Fortunately, misplacement of the gastric tube into the lung or trachea will be avoided under direct visualization using a video laryngoscope. Video laryngoscope-assisted nasogastric tube placement enables the operator to see if the tube has or has not entered the esophagus and to correct any non-esophageal placement, and this way helps advance the tube correctly into the esophagus[33]. Especially for patients with nasal contraindications who are influenced by physiological and pathological factors, traditional methods are not easy to succeed. A Meta-analysis compared the gastric tube insertion under video laryngoscope with the gastric tube insertion immediately, the results indicated insertion under video laryngoscope significantly reduce the incidences rate of stray trachea [34]. Tadashi’s study showed that misplacement of the gastric tube in the trachea could been detected and corrected under the vision of video laryngoscope [35]. Hence, the operator could insert the NG tube with the assist of a video laryngoscope to avoid failure [36].

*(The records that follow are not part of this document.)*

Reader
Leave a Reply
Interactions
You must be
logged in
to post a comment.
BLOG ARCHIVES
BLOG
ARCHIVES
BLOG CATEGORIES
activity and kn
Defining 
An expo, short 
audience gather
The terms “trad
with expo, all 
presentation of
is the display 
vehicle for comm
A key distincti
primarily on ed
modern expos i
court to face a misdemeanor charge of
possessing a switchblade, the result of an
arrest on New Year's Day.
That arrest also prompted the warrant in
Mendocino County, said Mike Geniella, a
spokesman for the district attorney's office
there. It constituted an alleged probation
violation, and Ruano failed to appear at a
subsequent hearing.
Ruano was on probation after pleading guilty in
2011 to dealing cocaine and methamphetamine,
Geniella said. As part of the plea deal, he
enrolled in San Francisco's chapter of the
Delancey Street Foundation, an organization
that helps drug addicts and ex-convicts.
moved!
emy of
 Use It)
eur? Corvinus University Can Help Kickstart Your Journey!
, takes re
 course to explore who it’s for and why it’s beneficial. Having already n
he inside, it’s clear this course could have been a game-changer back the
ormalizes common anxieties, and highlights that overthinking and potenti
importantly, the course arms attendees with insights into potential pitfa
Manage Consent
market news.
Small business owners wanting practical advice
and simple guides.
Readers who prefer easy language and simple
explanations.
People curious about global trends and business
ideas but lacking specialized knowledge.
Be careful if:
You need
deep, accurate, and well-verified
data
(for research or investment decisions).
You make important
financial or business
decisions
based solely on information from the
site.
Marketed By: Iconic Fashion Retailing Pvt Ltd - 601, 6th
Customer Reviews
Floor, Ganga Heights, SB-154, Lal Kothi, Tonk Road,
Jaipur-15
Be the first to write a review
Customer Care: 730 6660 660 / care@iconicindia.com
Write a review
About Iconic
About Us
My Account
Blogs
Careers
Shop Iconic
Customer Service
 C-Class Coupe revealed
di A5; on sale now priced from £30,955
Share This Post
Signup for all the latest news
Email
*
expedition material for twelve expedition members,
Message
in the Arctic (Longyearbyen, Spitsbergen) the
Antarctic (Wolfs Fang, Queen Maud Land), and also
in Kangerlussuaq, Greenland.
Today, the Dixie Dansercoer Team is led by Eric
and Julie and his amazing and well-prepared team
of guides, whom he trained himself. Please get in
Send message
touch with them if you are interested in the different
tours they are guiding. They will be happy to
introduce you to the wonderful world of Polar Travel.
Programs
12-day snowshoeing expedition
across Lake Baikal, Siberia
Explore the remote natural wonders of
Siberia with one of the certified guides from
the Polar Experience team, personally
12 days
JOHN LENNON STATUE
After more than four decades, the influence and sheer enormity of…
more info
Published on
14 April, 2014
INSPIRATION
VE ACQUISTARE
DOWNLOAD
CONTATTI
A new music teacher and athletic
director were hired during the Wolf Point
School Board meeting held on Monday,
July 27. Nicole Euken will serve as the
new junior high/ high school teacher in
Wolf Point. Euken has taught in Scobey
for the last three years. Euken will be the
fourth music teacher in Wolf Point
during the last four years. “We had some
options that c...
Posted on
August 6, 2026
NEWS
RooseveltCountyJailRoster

Most importantly, we should observe the patient’s condition closely, and pay attention to his chief complaint of symptoms. For this patient, even though he had no choke after NG tube insertion, severe chest pain was reported repeatedly. This might be the vital signal of NG displacement into the lung or trachea. Unfortunately, our physicians and nurses ignored this crucial signal that indicated the NG tube of displacement.